There is a particular need in the case of the smaller inshore boats involved in the Queensland East Coast banana fishery. Here there is considerable community pressure for inshore closures to cover local and tourist destination beaches, in response to discarded bycatch washing up after trawling operations. Appropriately sized non-mechanised Hoppers are currently under development but these will need to be independently evaluated to ensure that the community is satisfied that they will reduce bycatch mortality, ie no dead fish on politically sensitive beaches.

Objectives

1. To evaluate the comparative survival of trawl bycatch between boats fitted with Hoppers and those without in the Queensland East Coast Trawl Fishery
2. To evaluate the 2 hour and 4 hour survival of bycatch subsamples taken from Hoppers fitted to trawlers in Queensland East Coast Trawl Fishery
3. To evaluate the effectiveness of the prototype non-mechanised Hopper currently being developed for the Queensland East Coast inshore Banana prawn fishery (this will be carried out in association with SEANET).

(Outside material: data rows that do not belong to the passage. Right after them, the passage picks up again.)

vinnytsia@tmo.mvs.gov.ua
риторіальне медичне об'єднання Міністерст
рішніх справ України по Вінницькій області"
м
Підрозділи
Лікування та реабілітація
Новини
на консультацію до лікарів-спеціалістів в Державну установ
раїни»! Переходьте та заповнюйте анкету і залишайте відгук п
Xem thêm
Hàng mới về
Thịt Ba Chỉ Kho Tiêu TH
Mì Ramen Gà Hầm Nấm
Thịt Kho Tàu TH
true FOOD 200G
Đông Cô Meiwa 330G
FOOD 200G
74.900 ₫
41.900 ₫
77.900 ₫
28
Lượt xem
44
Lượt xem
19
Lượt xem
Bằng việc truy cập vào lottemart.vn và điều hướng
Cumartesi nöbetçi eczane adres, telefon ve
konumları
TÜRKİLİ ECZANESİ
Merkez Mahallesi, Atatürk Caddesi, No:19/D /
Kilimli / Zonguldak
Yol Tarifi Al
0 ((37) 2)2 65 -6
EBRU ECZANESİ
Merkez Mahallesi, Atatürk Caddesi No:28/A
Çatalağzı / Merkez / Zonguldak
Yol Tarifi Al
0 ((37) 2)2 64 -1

BCA: Spatial and seasonal stock dynamics of northern tiger prawns using fine-scale commercial catch-effort data

Project number: 1999-100.80
Project Status:
Completed
Budget expenditure: $4,107.00
Principal Investigator: Tony Kingston
Organisation: Fisheries Economics Research and Management Specialists (FERM)
Project start/end date: 2 Oct 2004 - 16 Dec 2004
Contact:
FRDC

Need

The current assessment of the Northern tiger prawn fishery is based upon a separate analysis of the fishery for each of the two species (Wang & Die, 1996). An alternative stock modelling approach, which considered both species together (Haddon, 1997, 1998), supports the results of the first method but is somewhat more pessimistic. This alternative model provides an independent view of the status of the tiger prawn stocks and the uncertainties affecting the analysis are also different. That both approaches produce a similar conclusion (that the stocks appear to be vulnerable and fishing mortality is currently too high to be sustainable in the long term), increases confidence in the conclusion that there are serious problems with the fishery.

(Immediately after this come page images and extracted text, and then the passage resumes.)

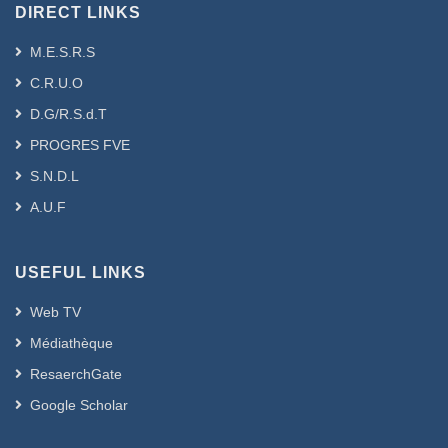
DIRECT LINKS
M.E.S.R.S
C.R.U.O
D.G/R.S.d.T
PROGRES FVE
S.N.D.L
A.U.F
USEFUL LINKS
Web TV
Médiathèque
ResaerchGate
Google Scholar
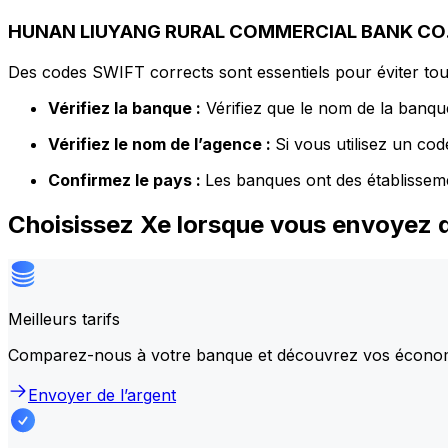
HUNAN LIUYANG RURAL COMMERCIAL BANK CO.,L
Des codes SWIFT corrects sont essentiels pour éviter tout
Vérifiez la banque :
Vérifiez que le nom de la banque
Vérifiez le nom de l’agence :
Si vous utilisez un co
Confirmez le pays :
Les banques ont des établissem
Choisissez Xe lorsque vous envoy
Meilleurs tarifs
Comparez-nous à votre banque et découvrez vos écono
Envoyer de l’argent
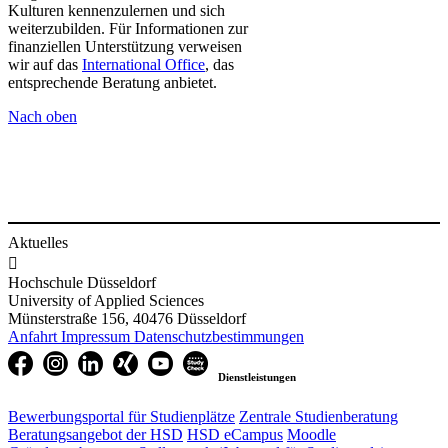
Kulturen kennenzulernen und sich
weiterzubilden. Für Informationen zur
finanziellen Unterstützung verweisen
wir auf das
International Office​
, das
entsprechende Beratung anbietet.
Nach oben​​
Aktuelles

Hochschule Düsseldorf
University of Applied Sciences
Münsterstraße 156, 40476 Düsseldorf
Anfahrt
Impressum
Datenschutzbestimmungen
Dienstleistungen
Bewerbungsportal für Studienplätze
Zentrale Studienberatung
Beratungsangebot der HSD
HSD eCampus
Moodle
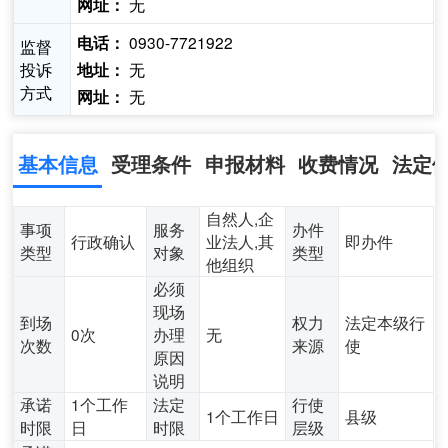
无
网址：
0930-7721922
电话：
监督
投诉
无
地址：
方式
无
网址：
基本信息
受理条件
申报材料
收费情况
法定
自然人,企
事项
服务
办件
行政确认
业法人,其
即办件
类型
对象
类型
他组织
必须
现场
到场
权力
法定本级行
0次
办理
无
次数
来源
使
原因
说明
承诺
1个工作
法定
行使
1个工作日
县级
时限
日
时限
层级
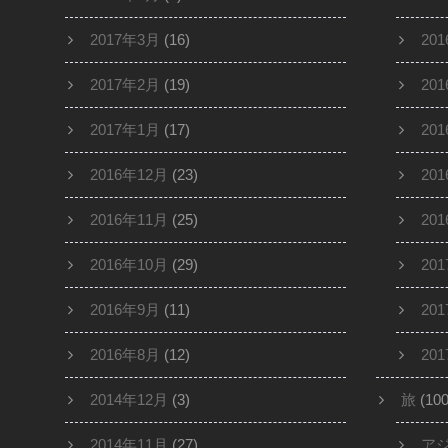
2017年3月
(16)
20
2017年2月
(19)
20
2017年1月
(17)
20
2016年12月
(23)
20
2016年11月
(25)
20
2016年10月
(29)
20
2016年9月
(11)
20
2016年8月
(12)
20
2014年12月
(3)
旅
(100
2014年11月
(27)
ア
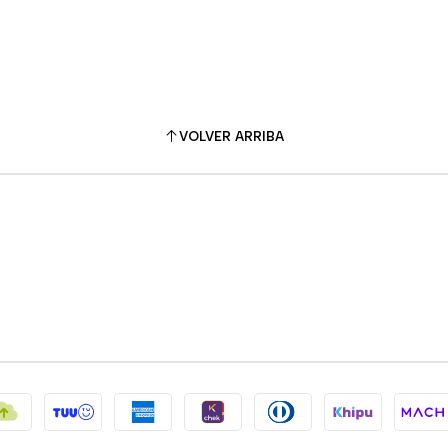
VOLVER ARRIBA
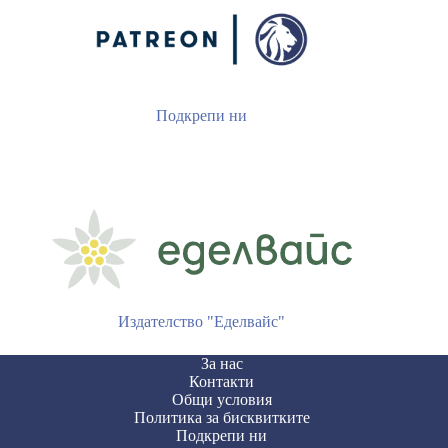
Подкрепи ни
Издателство "Еделвайс"
За нас
Контакти
Общи условия
Политика за бисквитките
Подкрепи ни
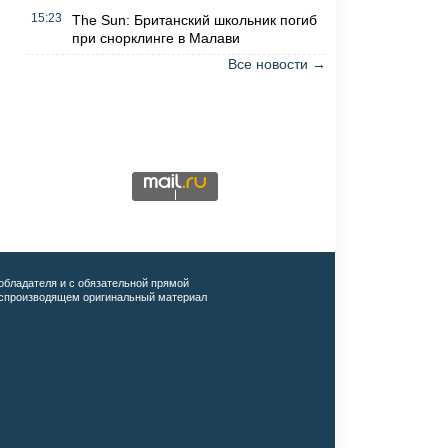
15:23
The Sun: Британский школьник погиб
при снорклинге в Малави
Все новости →
обладателя и с обязательной прямой
воспроизводящем оригинальный материал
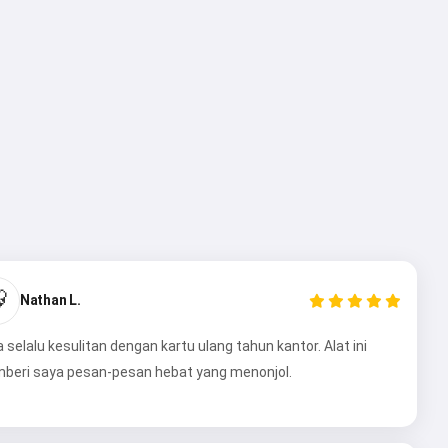

Nathan L.
 selalu kesulitan dengan kartu ulang tahun kantor. Alat ini
beri saya pesan-pesan hebat yang menonjol.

A weakness of the alternative model is that it is based upon commercial catch-effort data summarized over the statistical reporting areas and for each year. It is likely that this aggregation of catch and effort data is obscuring or biasing details of the stock dynamics. If the seasonal fishing behaviour of the trawl fleet, in terms of its use of the fishing grounds, has altered either in a steady manner or over shorter periods, this could have large implications for the real status of the tiger prawn stock which may have been obscured by the aggregation of the commercial catch-effort data. This may lead to the stock appearing to be more stressed than it is in reality. To test whether the alternative model is overly pessimistic, and to refine the analysis of stock dynamics, it would be necessary, using the same approaches as in the earlier model, to investigate stock and fleet dynamics at finer spatial and temporal scales.

The proposed modelling should reduce uncertainty over the present status of the tiger prawn stocks.

Objectives

1. Determine whether the spatial and temporal scales of fleet behaviour bias the interpretation of the tiger prawn stock dynamics when analyzed by a non-equilibrium stock-production model.
2. Prepare NPFAG Working Papers which will include full descriptions of the model structure, data analyses, and potential management implications.
3. Communicate to the Northern Prawn Fleet and Industry the results of the analyses in a format such that the implications become clear to everyone and that permits comments and criticisms by Industry members.